* [Data provided]
*** Block opens ***
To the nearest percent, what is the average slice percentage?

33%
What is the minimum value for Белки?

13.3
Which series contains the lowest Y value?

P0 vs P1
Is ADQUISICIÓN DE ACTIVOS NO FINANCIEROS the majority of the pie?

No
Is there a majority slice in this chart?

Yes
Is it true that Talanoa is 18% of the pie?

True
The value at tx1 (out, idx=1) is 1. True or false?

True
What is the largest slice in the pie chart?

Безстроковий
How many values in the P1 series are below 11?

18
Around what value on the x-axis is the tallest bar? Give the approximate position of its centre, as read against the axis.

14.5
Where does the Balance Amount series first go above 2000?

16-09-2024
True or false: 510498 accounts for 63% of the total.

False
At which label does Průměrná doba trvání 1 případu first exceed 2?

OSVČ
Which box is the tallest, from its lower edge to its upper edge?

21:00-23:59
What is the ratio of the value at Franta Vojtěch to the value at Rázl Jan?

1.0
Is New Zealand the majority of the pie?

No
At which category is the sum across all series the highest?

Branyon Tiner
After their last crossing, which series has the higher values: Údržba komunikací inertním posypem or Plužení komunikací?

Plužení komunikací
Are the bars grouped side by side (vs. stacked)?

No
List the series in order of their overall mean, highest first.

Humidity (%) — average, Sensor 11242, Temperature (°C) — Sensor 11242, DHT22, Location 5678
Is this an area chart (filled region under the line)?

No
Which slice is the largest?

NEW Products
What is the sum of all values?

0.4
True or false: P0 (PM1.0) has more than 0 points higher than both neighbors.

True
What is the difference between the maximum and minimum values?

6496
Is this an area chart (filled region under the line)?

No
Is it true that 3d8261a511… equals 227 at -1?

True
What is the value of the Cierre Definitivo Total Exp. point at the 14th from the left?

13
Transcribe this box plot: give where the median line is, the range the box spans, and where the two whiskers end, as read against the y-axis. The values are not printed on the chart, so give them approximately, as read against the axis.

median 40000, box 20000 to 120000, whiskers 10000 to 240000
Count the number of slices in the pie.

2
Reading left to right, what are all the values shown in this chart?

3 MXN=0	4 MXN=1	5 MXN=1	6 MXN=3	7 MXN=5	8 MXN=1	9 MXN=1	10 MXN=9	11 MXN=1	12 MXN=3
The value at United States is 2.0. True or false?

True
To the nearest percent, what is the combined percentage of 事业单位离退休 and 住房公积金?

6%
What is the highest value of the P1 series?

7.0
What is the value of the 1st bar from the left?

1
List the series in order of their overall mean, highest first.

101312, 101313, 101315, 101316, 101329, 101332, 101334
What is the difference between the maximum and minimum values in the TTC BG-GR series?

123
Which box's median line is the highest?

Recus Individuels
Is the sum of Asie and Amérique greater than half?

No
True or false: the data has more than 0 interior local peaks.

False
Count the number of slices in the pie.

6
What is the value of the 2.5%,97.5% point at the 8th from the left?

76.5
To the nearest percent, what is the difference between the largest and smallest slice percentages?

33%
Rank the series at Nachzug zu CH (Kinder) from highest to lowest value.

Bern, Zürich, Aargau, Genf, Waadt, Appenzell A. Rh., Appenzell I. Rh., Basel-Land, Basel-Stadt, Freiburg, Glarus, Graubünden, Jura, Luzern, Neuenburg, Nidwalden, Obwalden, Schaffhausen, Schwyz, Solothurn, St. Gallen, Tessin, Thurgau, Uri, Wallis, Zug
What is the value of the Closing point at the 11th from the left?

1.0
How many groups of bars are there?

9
*** Block closes ***
* [Requirement] Copy out everything from the first of the rows above down to the line containing "Is there a majority slice in this chart?", with both of those lines included and every character kept the same.

* [Result for this task]
To the nearest percent, what is the average slice percentage?

33%
What is the minimum value for Белки?

13.3
Which series contains the lowest Y value?

P0 vs P1
Is ADQUISICIÓN DE ACTIVOS NO FINANCIEROS the majority of the pie?

No
Is there a majority slice in this chart?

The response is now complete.